NIXON’S PARANOIA was encapsulated in his warning to then-chairman of the Joint Chiefs of Staff, Adm. Thomas Moorer: “The press is your enemy... they’re trying to stick the knife right in our groin.”

Netanyahu embraced this canard in his nationally televised rant Wednesday in front of a handpicked, jeering crowd, that “the leftist media” is masterminding a coup.

Nixon’s obsession with the media led him to wiretap reporters, threaten Washington Post publisher Katherine Graham, seek ways to discredit newscaster Walter Cronkite, and wage a regulatory war on the big TV networks, by charging them with monopolism.

It was all in the spirit of vice president Spiro Agnew’s depiction of the press as a “small and unelected elite” wielding “a concentration of power unknown in history.” This insight is evidently shared by Netanyahu, whose appointment of himself as minister of communication was a political absurdity, apparently driven by a quest to impact the media’s content by shaping its regulatory setting.

That is also why Netanyahu went to the length of having a friend establish a tabloid that would salute him, and that is apparently the context in which Netanyahu interacted with a publisher whose daily attacked him.

The identification of “the media” with “the Left” – as though being a lefty were immoral, illegal or unpatriotic – is also Nixonian, and is part of a longer shadow overcasting Netanyahu’s career.

Considering his intellect, one is at a loss to understand Netanyahu’s revulsion with those parts of Israeli society that are beyond his political pale.

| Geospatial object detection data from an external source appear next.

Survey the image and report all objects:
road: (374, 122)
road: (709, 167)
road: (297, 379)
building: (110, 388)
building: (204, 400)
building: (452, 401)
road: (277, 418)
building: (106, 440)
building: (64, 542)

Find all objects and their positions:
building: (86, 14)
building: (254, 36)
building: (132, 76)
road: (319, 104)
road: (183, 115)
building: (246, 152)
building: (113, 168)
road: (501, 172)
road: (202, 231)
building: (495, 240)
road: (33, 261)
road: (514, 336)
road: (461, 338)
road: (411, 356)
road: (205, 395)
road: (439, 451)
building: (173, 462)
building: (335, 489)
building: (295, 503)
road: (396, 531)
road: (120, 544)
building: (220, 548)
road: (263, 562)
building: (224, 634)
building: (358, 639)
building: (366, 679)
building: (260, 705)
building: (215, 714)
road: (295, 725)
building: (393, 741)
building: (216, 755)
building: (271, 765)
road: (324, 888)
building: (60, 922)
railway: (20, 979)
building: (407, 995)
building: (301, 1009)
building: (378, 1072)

Had he been more levelheaded in this regard, Netanyahu would have conceded that his best political moments came when he was not alone with the Right.

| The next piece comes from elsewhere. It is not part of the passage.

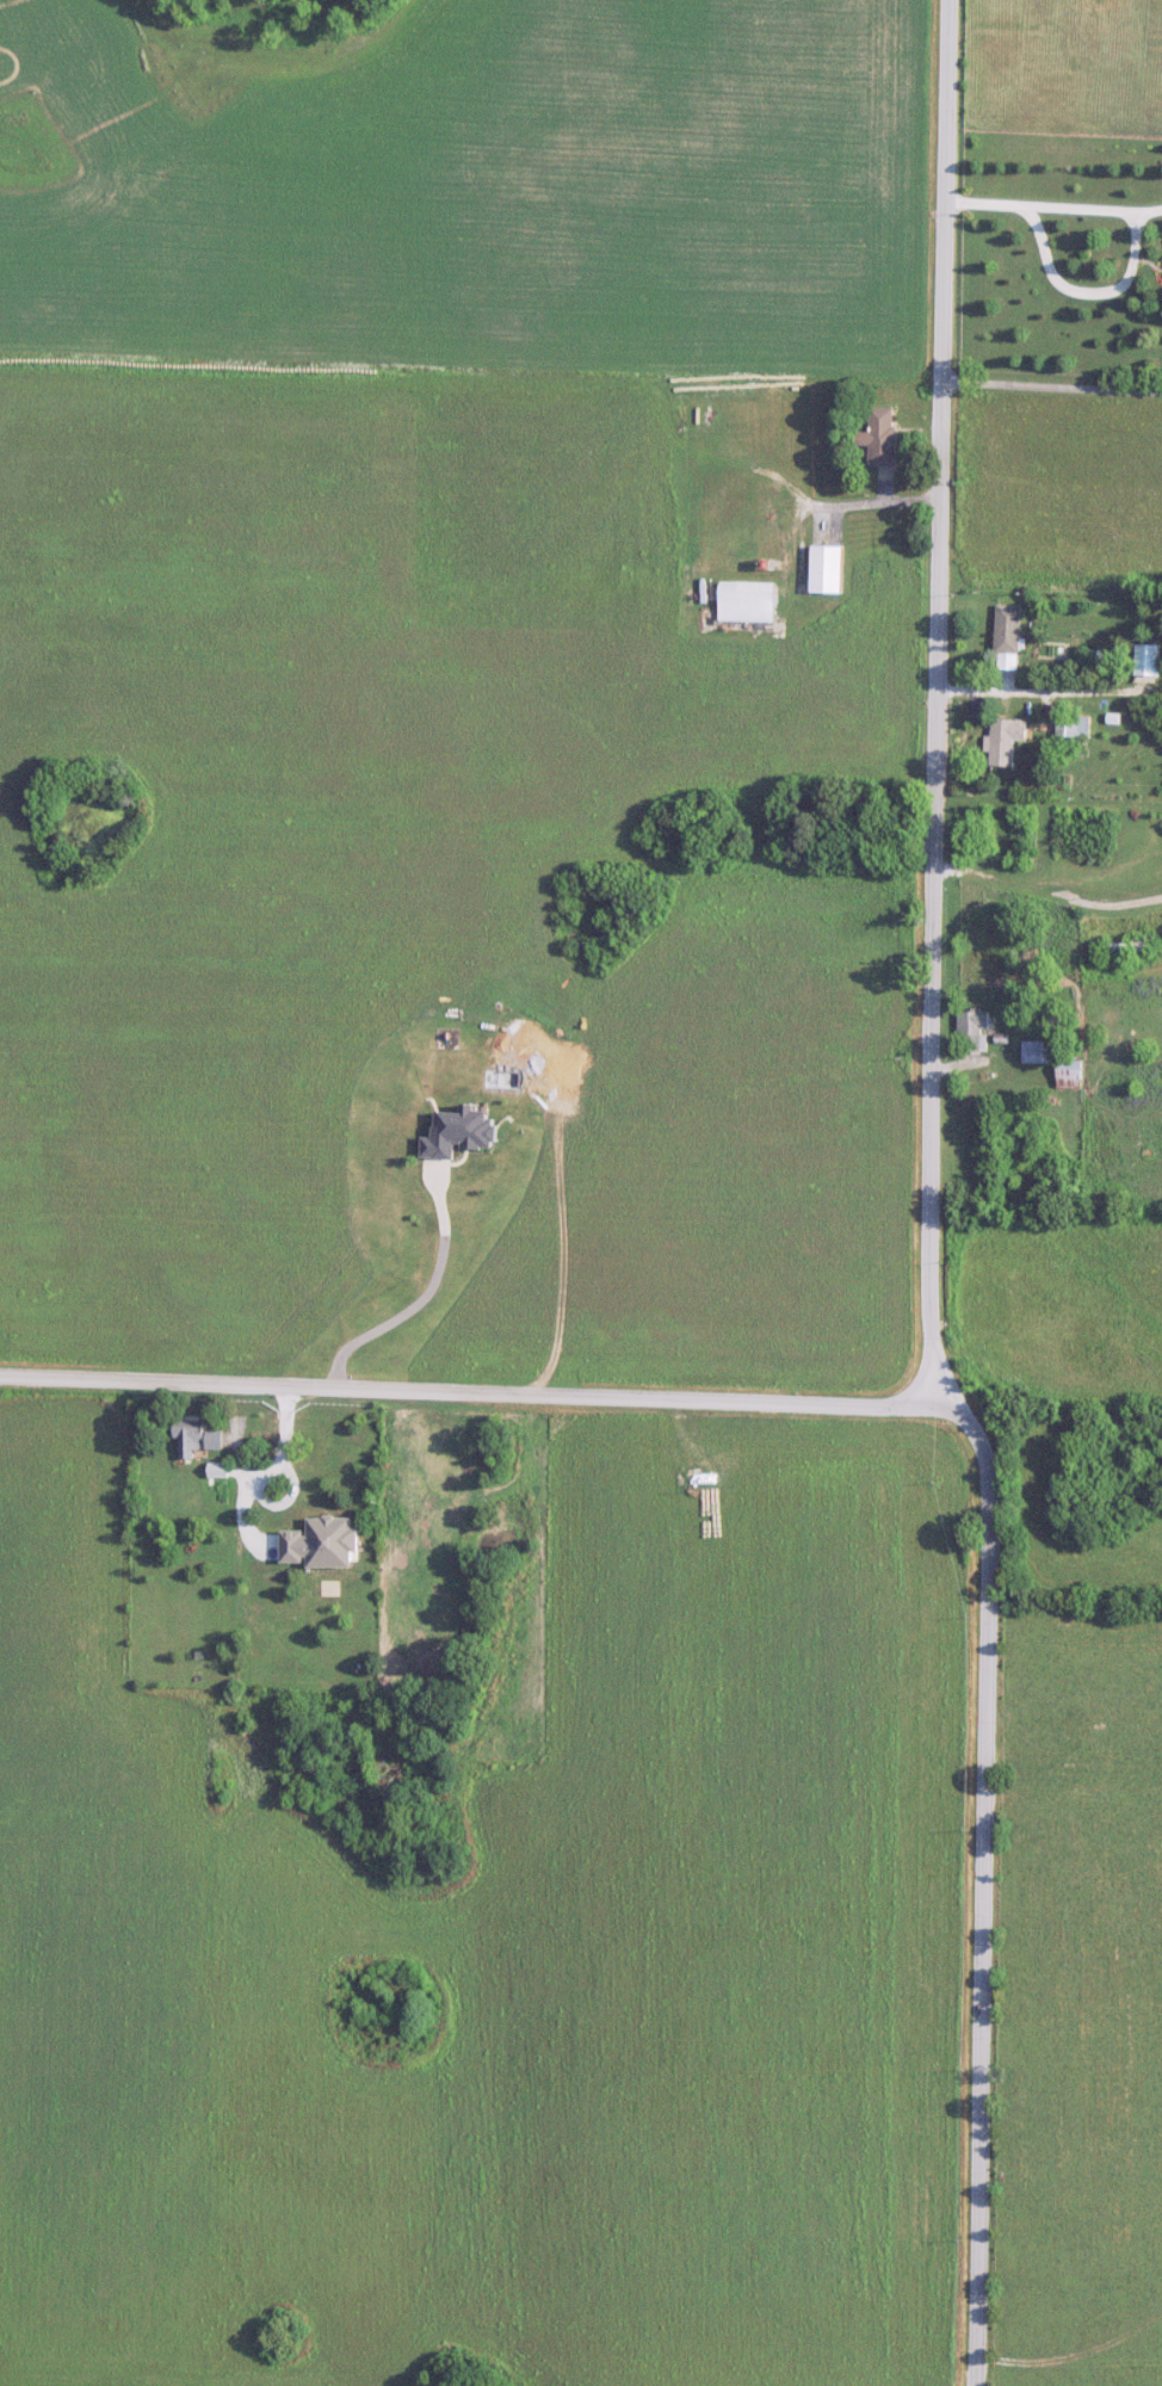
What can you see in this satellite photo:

As ambassador he represented the internationally respected Shamir-Peres unity governments; his successful reforms as finance minister would never have happened without the enthusiastic backing of Tommy Lapid and his Shinui faction; and Netanyahu’s second and third governments, when he established himself as a world figure, were buttressed by Labor and Yesh Atid, respectively.

The fourth electoral victory sparked hubris and restored the conceit of Netanyahu’s first premiership, when he accused “people on the Left” of “forgetting what it is to be a Jew.”

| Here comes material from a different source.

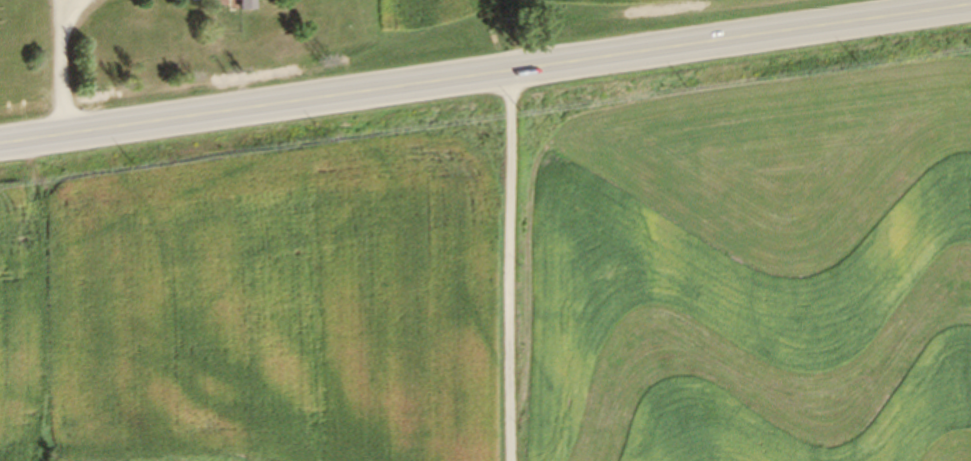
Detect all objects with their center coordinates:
building: (244, 4)
road: (485, 72)
road: (513, 264)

THE TWIN defacements of “the Left” and “the media” hark back to Nixon’s legacy, but they now are part of a broader attack.

No, Netanyahu’s charge that the press is staging a coup does not match the mass arrests of journalists in Turkey or their assassinations in Russia. It does, however, fit in with Donald Trump’s character assassination of us journalists as some of “the most dishonest beings on earth.”

That is what Trump and Netanyahu think today, and what Nixon thought yesterday, of us struggling journalists and our embattled vocation. We, of course, see things differently. We think we are walking in the footsteps of Moses, Elijah and Jeremiah, who, despite lacking money, troops and servants, spoke truth to power at great personal cost.

It is in the spirit of their legacy that we say today what our predecessors told Nixon in his time, and what Humphrey Bogart, in the 1952 film Deadline – USA, told the mobster who asked “What’s that noise?” as Bogart, in the role of an intimidated newspaper editor, lifted the telephone receiver into the newsroom’s air, which was filled with typewriters’ staccato:

“That’s the press, baby,” he said, “and there’s nothing you can do about it.”